Four of the five new awards granted by the Tennessee Higher Education Commission will fund Science, Technology, Engineering, and Mathematics (STEM) education projects to improve teacher education. Improving STEM education is a national goal, a duty taken on by The SimCenter: The National Center for Computational Engineering at UTC. Computational engineering Ph.D. candidate Vince Betro, a former Hamilton County school teacher, volunteers to promote STEM education by reaching out to local schools.
Betro, who teaches UTC mathematics classes as an adjunct faculty member and is a full time graduate assistant at the SimCenter, holds a teaching certificate and worked as a public school teacher for three years in Hamilton County and Meigs County schools.
He assists the Center for Community Career Education at UTC, which has been bringing students from Tyner Middle, Normal Park Middle, Central HS, Brown Academy to the UTC campus since 2008.
“I have taken the students through real engineering labs, the super computer at the SimCenter, and the hydrogen fuel cell facility to get hands on experience with what they can do if they work hard to attain a strong math and science background in elementary, middle, and high school. We do everything from tie algebra skills to computational simulation, teach scientific reasoning through simple experiments, and try to get the kids excited about what lies beyond the often difficult, seemingly singular mathematics they are learning,” Betro said.
Similarly, Betro has worked with the Society of Women Engineers (SWE) and the Girl Scouts through their “Engineering a Future” program, and he also worked with the National Society of Black Engineers (NSBE) on an ACT Prep workshop in Math in March.
Although the state of Tennessee demands standardized testing in math and science, Betro says those tests are not necessarily the best predictor of the way students will internalize and synthesize the concepts needed to pursue a career in math and science.
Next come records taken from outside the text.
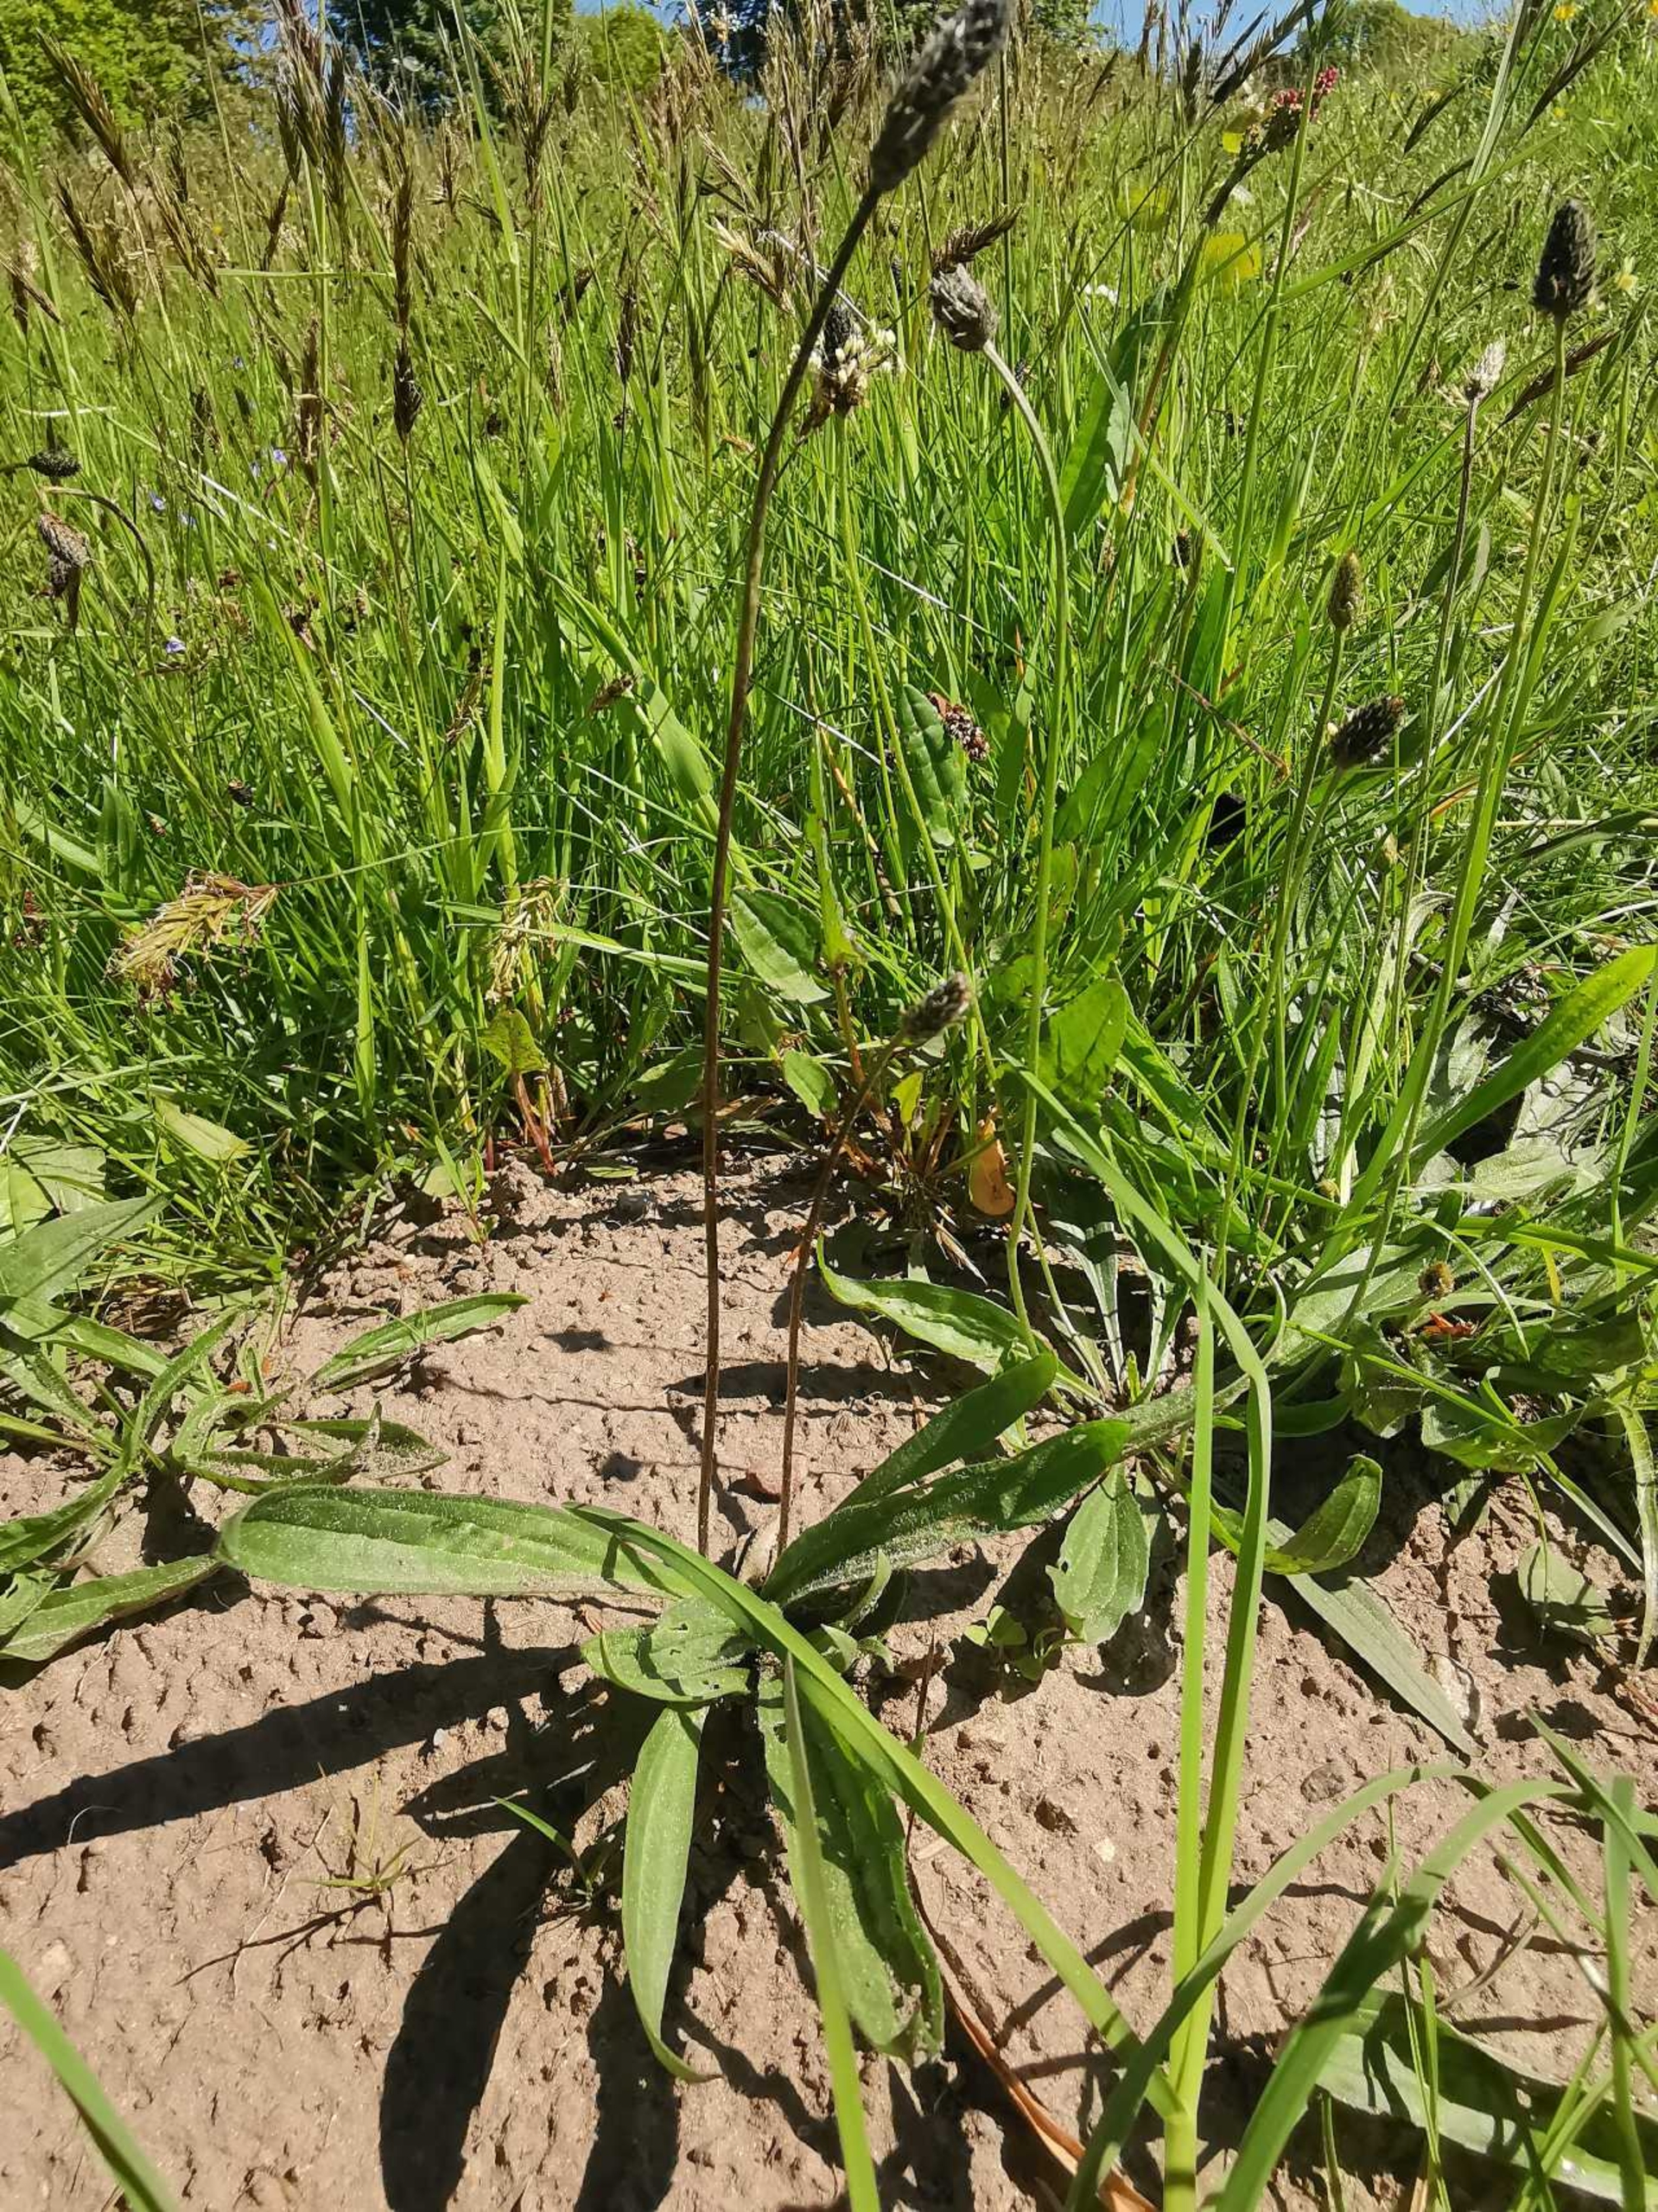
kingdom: Plantae
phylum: Tracheophyta
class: Magnoliopsida
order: Lamiales
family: Plantaginaceae
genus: Plantago
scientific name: Plantago lanceolata
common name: Lancet-vejbred
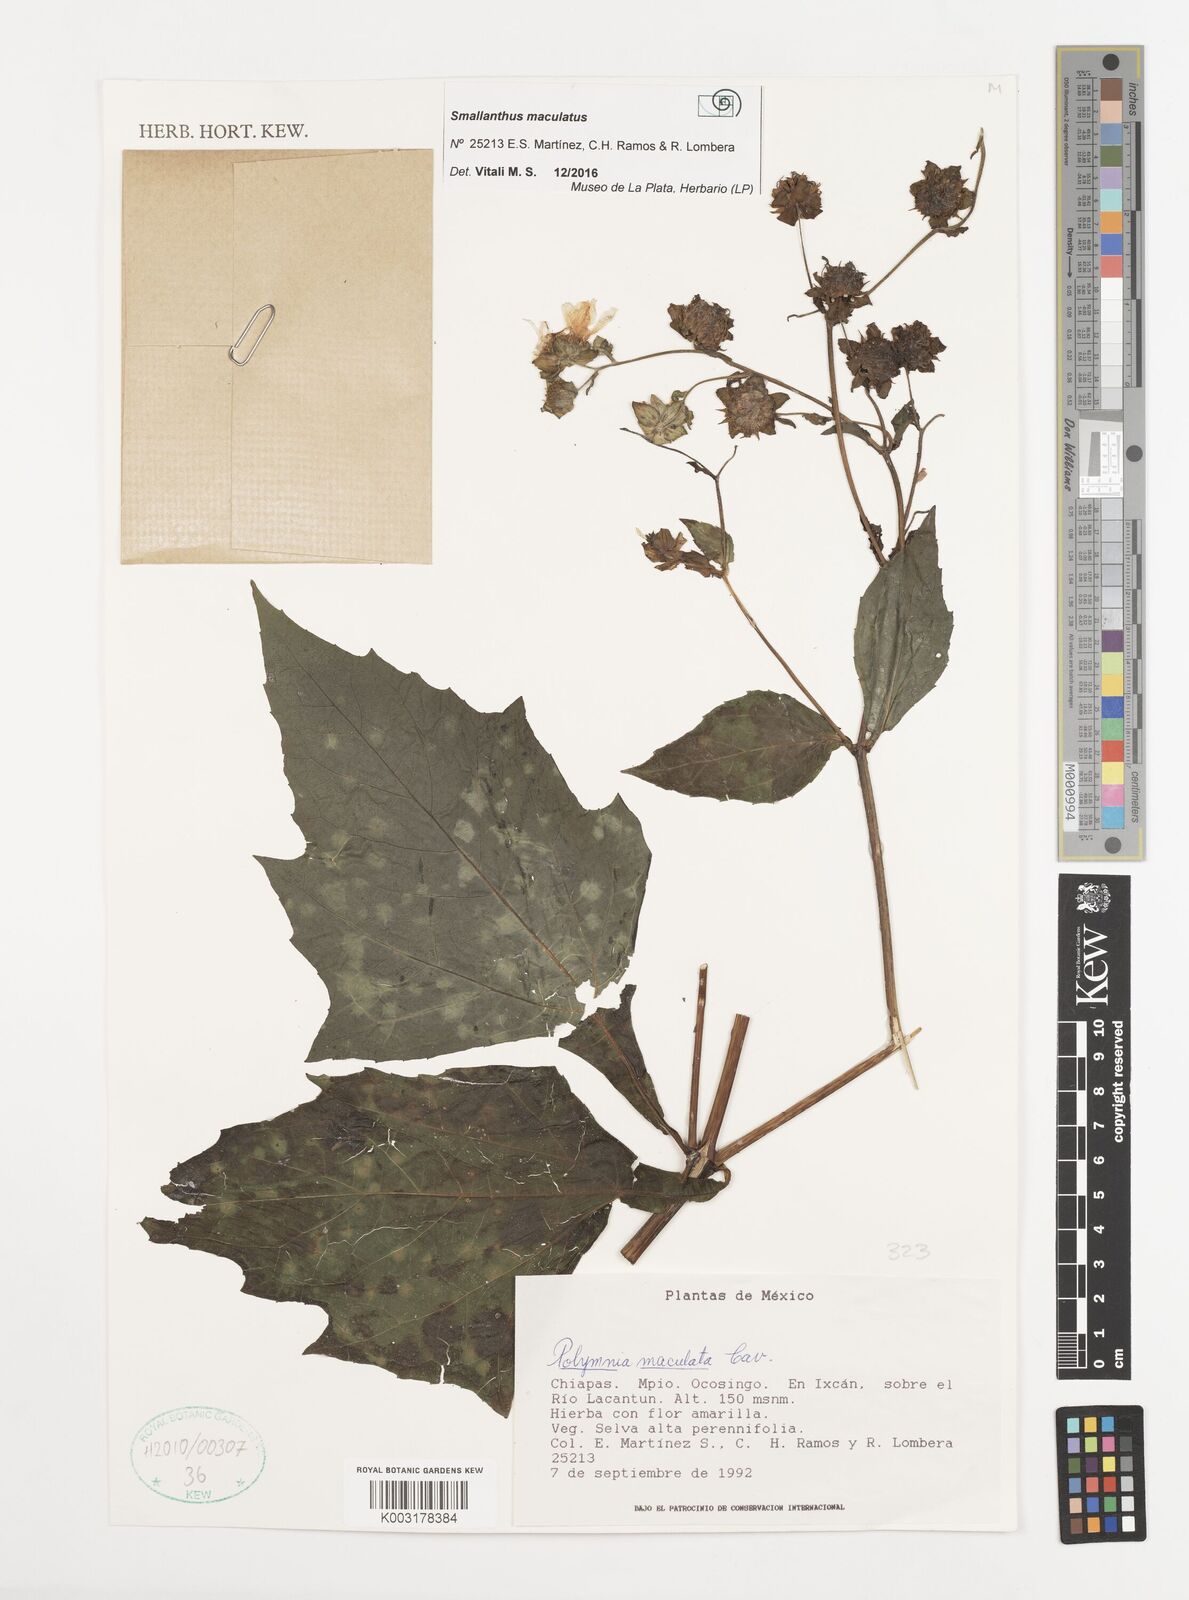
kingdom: Plantae
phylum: Tracheophyta
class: Magnoliopsida
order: Asterales
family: Asteraceae
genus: Smallanthus
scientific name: Smallanthus maculatus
“The need to get students excited about these subjects so that they take the time to practice basic skills, think scientifically, and actually internalize these concepts is great because we need a new generation of thinkers to help our nation grow scientifically and solve its own problems,” Betro said. “This must begin very early, as much of the internal cerebral wiring is put in place while these students are in elementary school, as the studies have shown.”